Malcolm knew what those missiles were going to do to the command ships’ flanks and swung his controls around without thinking. His remaining Blackhawks swung around to slip into the defensive slot covering Grayson’s flank. Then more Blackhawks swarmed out from around Normandy to protect her as Avengers swooped down to help bolster the entire point defense wall. Aesiran fighters boiled out from their formation to defend their command ship and their prows glowed as they prepared to fire on the incoming missiles. Another display flashed to show four or five dozen Hellcats moving into position around him and he had a moment to look to the side to meet one of their pilots’ gazes.

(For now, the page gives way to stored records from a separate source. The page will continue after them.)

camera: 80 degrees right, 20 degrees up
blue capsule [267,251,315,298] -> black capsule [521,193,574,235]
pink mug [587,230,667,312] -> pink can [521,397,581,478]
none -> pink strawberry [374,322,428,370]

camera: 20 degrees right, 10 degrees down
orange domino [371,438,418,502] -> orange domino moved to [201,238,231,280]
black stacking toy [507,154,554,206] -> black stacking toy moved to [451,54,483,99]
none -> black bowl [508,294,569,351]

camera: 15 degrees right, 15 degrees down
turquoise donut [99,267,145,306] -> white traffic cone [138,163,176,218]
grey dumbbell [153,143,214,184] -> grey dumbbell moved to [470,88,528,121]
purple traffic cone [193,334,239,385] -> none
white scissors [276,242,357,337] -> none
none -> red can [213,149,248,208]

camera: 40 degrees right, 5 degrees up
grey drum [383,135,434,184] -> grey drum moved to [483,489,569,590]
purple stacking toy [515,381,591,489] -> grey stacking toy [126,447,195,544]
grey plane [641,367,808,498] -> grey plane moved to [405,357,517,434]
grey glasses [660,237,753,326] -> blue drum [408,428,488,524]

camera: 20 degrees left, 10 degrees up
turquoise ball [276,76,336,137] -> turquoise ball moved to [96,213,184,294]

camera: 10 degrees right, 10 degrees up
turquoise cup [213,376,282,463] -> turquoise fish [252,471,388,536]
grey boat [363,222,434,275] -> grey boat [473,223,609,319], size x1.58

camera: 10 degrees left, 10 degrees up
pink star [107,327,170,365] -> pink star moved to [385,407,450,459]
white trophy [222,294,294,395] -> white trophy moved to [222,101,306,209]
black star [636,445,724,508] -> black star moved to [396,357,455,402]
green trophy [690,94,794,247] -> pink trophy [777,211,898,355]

Then the point defense networks of every surviving starfighter synced up with each other as the Shang missiles entered their terminal attack phase. The missiles swooped in as the fighters opened fire and a wall of death marched across the incoming swarm. Explosions filled space as they killed dozens of missiles in that last second. Scores of missiles. Maybe even hundreds. The displays were simply too cluttered for even Malcolm’s mind to track all of the incoming targets.

The one thing he knew for certain was that they stopped most of the missiles with that wall of point defense.

Most.

The survivors streaked through the exploding debris of their compatriots and dove down towards the wounded starships they’d come to kill.

One exploded as it hit a Blackhawk instead. Another ran into an Avenger spewing blue fusion flames as it came around to sweep the missile from the sky with its nose. A Hellcat dove down on another one as its lasers and missiles lashed at a second missile. Three Aesiran fighters swept through a cluster of missiles targeting their command ship and only one flew out of the conflagration. One of Malcolm’s Blackhawks swung in front of him barely in time to intercept another missile that tore it apart before his very eyes.

He didn’t know how many fighters died in that last split second, and he was far too busy slewing his fighter to count them as every instinct he’d learned to listen to screamed at him to get out of where he was right now. Three missiles clawed towards him in a triangular formation he almost avoided with a last ditch twist of the stick to get an extra gee of sideways acceleration out of the maneuvering thrusters.

The fighter swung her tail away from two of the missiles and nailed them with a last-second volley of point defense lasers.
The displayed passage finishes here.